Our Search for a Continuity of Meaning between our historical, protological & eschatological well beings
I believe that Who has been revealed in Jesus & Who forms us via indwelling & what’s been implanted in us connaturally, together, all warrant a significant trust in our (variously) shared common sense, moral intuitions & aesthetic sensibilities, notwithstanding our fallibility & peccability.
So, I generally resist any radical discontinuitues between our historical & eschatological – protological theo-anthropologies.
On the same grounds that I resist mysterian appeals in logical defenses of hell, because they’re nonsensical, morally unintelligible & aesthetically repugnant, I also resist theodicies that, for example, consider death as unavoidably intrinsic to an otherwise essential evolutionary process.

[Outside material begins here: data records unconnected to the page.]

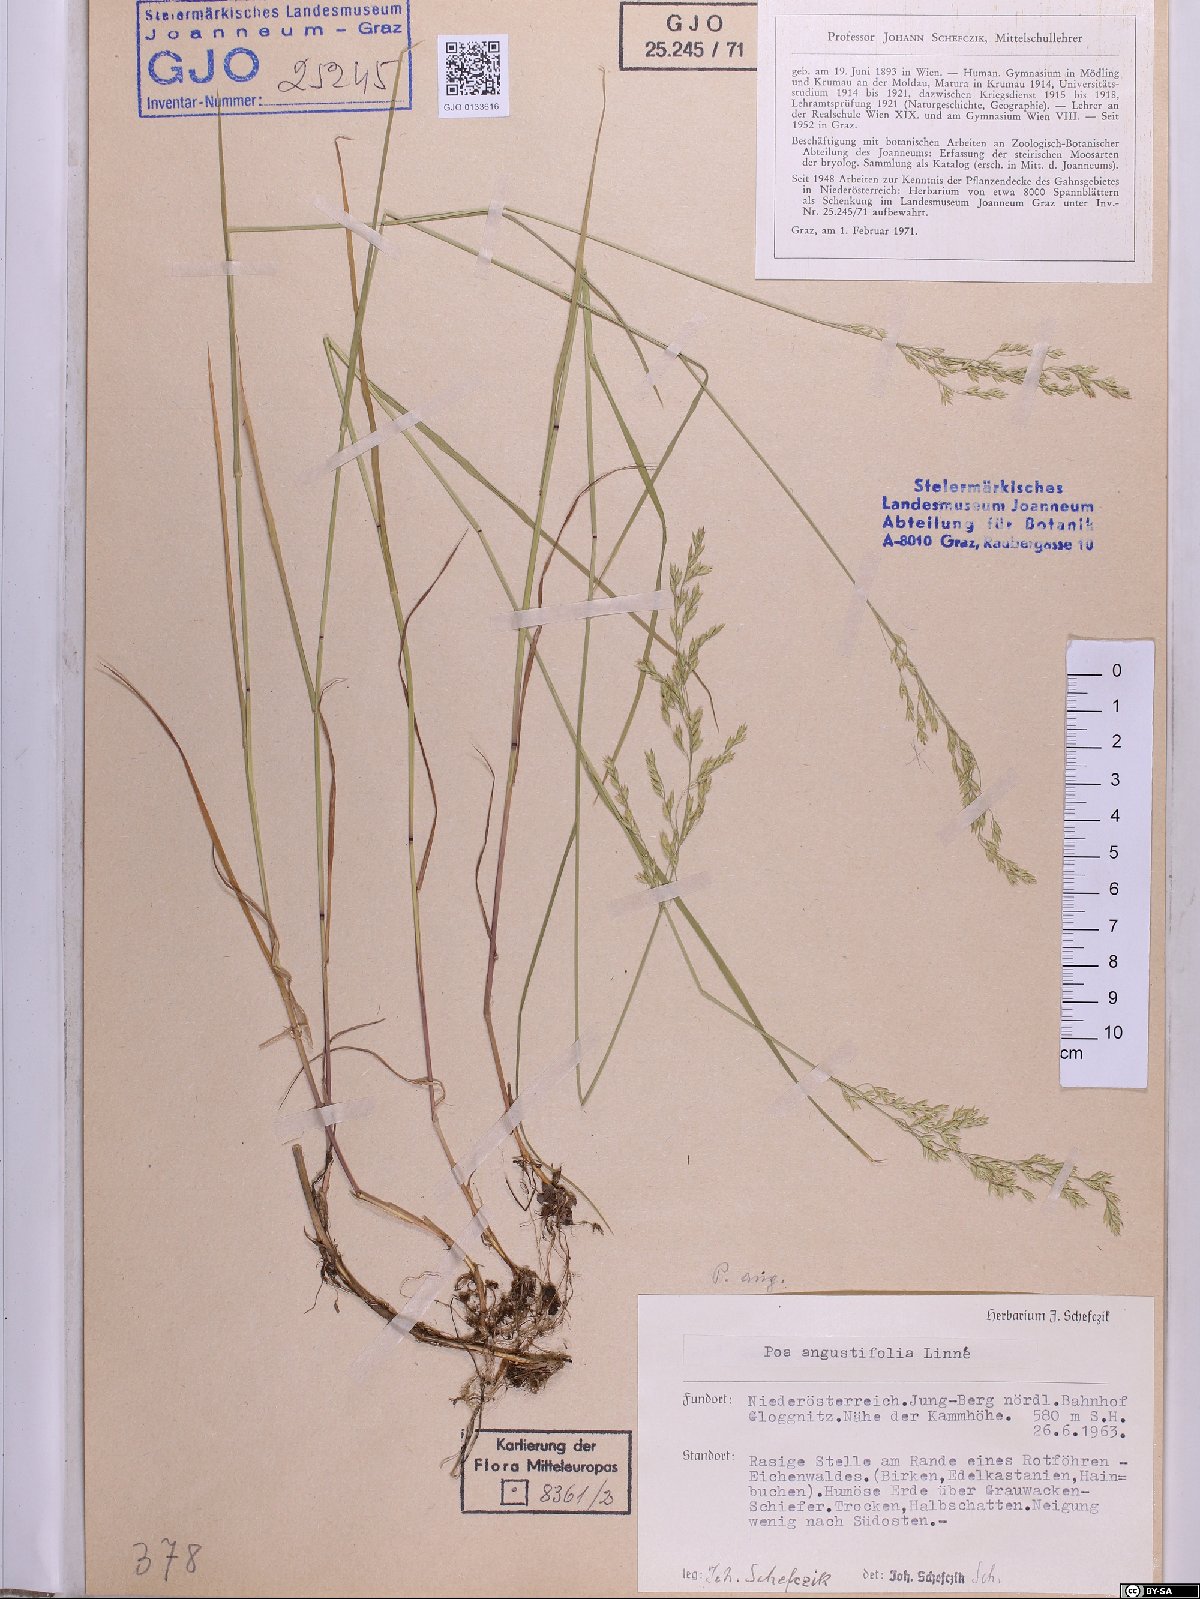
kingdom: Plantae
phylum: Tracheophyta
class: Liliopsida
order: Poales
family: Poaceae
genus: Poa
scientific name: Poa angustifolia
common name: Narrow-leaved meadow-grass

Maximus provides many conceptual distinctions that can assist our attempts to parse the logoi of well-being of creatures, which we can perceive, from their logoi of being & eternal well-being, which we’re yet to grasp fully.
Which aspects of creation’s good & theophanic realities:
do we experience according to tropos rather than logos?
are diachronic rather than synchronic?
simultaneous & co-extensive?
merely juvenile (but good) or alien (and not good)?
ensue from some past ontological rupture vs a teleological striving oriented toward the future?
arises from sin-caused degradation or corruption vs immaturity & incompleteness?
Which aspects of creation ensue according to God’s:
good will or thelēma eudokia?
dispensatory will or thelēma oikonomia?
concessive will or thelēma sugchōrēsis?
These are the questions explored by Andrew Jackson in
Towards an Eastern Orthodox Contemplation of Evolution: Maximus the Confessor’s Vision of the Phylogenetic logoi.
I cannot more highly recommend Jackson’s article.